## Exercise description:
The records below must be copied in full; omit the images.

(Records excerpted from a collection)
<<<<

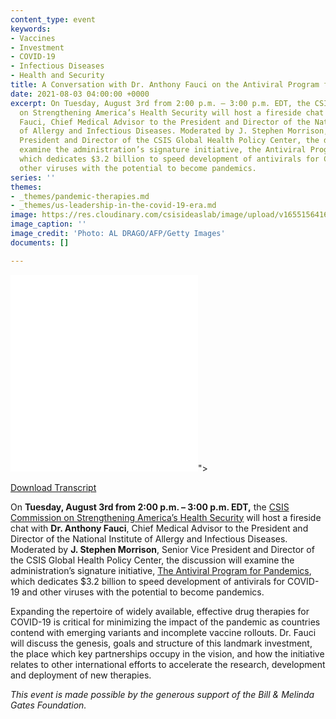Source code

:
```yaml
---
content_type: event
keywords:
- Vaccines
- Investment
- COVID-19
- Infectious Diseases
- Health and Security
title: A Conversation with Dr. Anthony Fauci on the Antiviral Program for Pandemics
date: 2021-08-03 04:00:00 +0000
excerpt: On Tuesday, August 3rd from 2:00 p.m. – 3:00 p.m. EDT, the CSIS Commission
  on Strengthening America’s Health Security will host a fireside chat with Dr. Anthony
  Fauci, Chief Medical Advisor to the President and Director of the National Institute
  of Allergy and Infectious Diseases. Moderated by J. Stephen Morrison, Senior Vice
  President and Director of the CSIS Global Health Policy Center, the discussion will
  examine the administration’s signature initiative, the Antiviral Program for Pandemics,
  which dedicates $3.2 billion to speed development of antivirals for COVID-19 and
  other viruses with the potential to become pandemics.
series: ''
themes:
- _themes/pandemic-therapies.md
- _themes/us-leadership-in-the-covid-19-era.md
image: https://res.cloudinary.com/csisideaslab/image/upload/v1655156416/health-commission/GettyImages-1223643376_uheadr.jpg
image_caption: ''
image_credit: 'Photo: AL DRAGO/AFP/Getty Images'
documents: []

---
```

<div class="video-wrapper post-feature-video"> <iframe allow="autoplay; encrypted-media" allowfullscreen="" frameborder="0" src="<iframe width="560" height="315" src="https://www.youtube.com/embed/AuO_OfjlPUI" title="YouTube video player" frameborder="0" allow="accelerometer; autoplay; clipboard-write; encrypted-media; gyroscope; picture-in-picture" allowfullscreen></iframe>"></iframe> </div>

[Download Transcript](https://csis-website-prod.s3.amazonaws.com/s3fs-public/event/210803_Morrison_Fauci_Conversation.pdf?FGeH45h2cci6FE6UCnaLnVGBs3rzjTLd)

  
On **Tuesday, August 3rd from 2:00 p.m. – 3:00 p.m. EDT,** the [CSIS Commission on Strengthening America’s Health Security](https://healthsecurity.csis.org/) will host a fireside chat with **Dr. Anthony Fauci**, Chief Medical Advisor to the President and Director of the National Institute of Allergy and Infectious Diseases. Moderated by **J. Stephen Morrison**, Senior Vice President and Director of the CSIS Global Health Policy Center, the discussion will examine the administration’s signature initiative, [The Antiviral Program for Pandemics](https://www.niaid.nih.gov/research/antivirals), which dedicates $3.2 billion to speed development of antivirals for COVID-19 and other viruses with the potential to become pandemics.

Expanding the repertoire of widely available, effective drug therapies for COVID-19 is critical for minimizing the impact of the pandemic as countries contend with emerging variants and incomplete vaccine rollouts. Dr. Fauci will discuss the genesis, goals and structure of this landmark investment, the place which key partnerships occupy in the vision, and how the initiative relates to other international efforts to accelerate the research, development and deployment of new therapies.

_This event is made possible by the generous support of the Bill & Melinda Gates Foundation._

>>>>

## Solution to the exercise:
Source code

:
```yaml
---
content_type: event
keywords:
- Vaccines
- Investment
- COVID-19
- Infectious Diseases
- Health and Security
title: A Conversation with Dr. Anthony Fauci on the Antiviral Program for Pandemics
date: 2021-08-03 04:00:00 +0000
excerpt: On Tuesday, August 3rd from 2:00 p.m. – 3:00 p.m. EDT, the CSIS Commission
  on Strengthening America’s Health Security will host a fireside chat with Dr. Anthony
  Fauci, Chief Medical Advisor to the President and Director of the National Institute
  of Allergy and Infectious Diseases. Moderated by J. Stephen Morrison, Senior Vice
  President and Director of the CSIS Global Health Policy Center, the discussion will
  examine the administration’s signature initiative, the Antiviral Program for Pandemics,
  which dedicates $3.2 billion to speed development of antivirals for COVID-19 and
  other viruses with the potential to become pandemics.
series: ''
themes:
- _themes/pandemic-therapies.md
- _themes/us-leadership-in-the-covid-19-era.md
image: https://res.cloudinary.com/csisideaslab/image/upload/v1655156416/health-commission/GettyImages-1223643376_uheadr.jpg
image_caption: ''
image_credit: 'Photo: AL DRAGO/AFP/Getty Images'
documents: []

---
```

<div class="video-wrapper post-feature-video"> <iframe allow="autoplay; encrypted-media" allowfullscreen="" frameborder="0" src="<iframe width="560" height="315" src="https://www.youtube.com/embed/AuO_OfjlPUI" title="YouTube video player" frameborder="0" allow="accelerometer; autoplay; clipboard-write; encrypted-media; gyroscope; picture-in-picture" allowfullscreen></iframe>"></iframe> </div>

[Download Transcript](https://csis-website-prod.s3.amazonaws.com/s3fs-public/event/210803_Morrison_Fauci_Conversation.pdf?FGeH45h2cci6FE6UCnaLnVGBs3rzjTLd)

  
On **Tuesday, August 3rd from 2:00 p.m. – 3:00 p.m. EDT,** the [CSIS Commission on Strengthening America’s Health Security](https://healthsecurity.csis.org/) will host a fireside chat with **Dr. Anthony Fauci**, Chief Medical Advisor to the President and Director of the National Institute of Allergy and Infectious Diseases. Moderated by **J. Stephen Morrison**, Senior Vice President and Director of the CSIS Global Health Policy Center, the discussion will examine the administration’s signature initiative, [The Antiviral Program for Pandemics](https://www.niaid.nih.gov/research/antivirals), which dedicates $3.2 billion to speed development of antivirals for COVID-19 and other viruses with the potential to become pandemics.

Expanding the repertoire of widely available, effective drug therapies for COVID-19 is critical for minimizing the impact of the pandemic as countries contend with emerging variants and incomplete vaccine rollouts. Dr. Fauci will discuss the genesis, goals and structure of this landmark investment, the place which key partnerships occupy in the vision, and how the initiative relates to other international efforts to accelerate the research, development and deployment of new therapies.

_This event is made possible by the generous support of the Bill & Melinda Gates Foundation._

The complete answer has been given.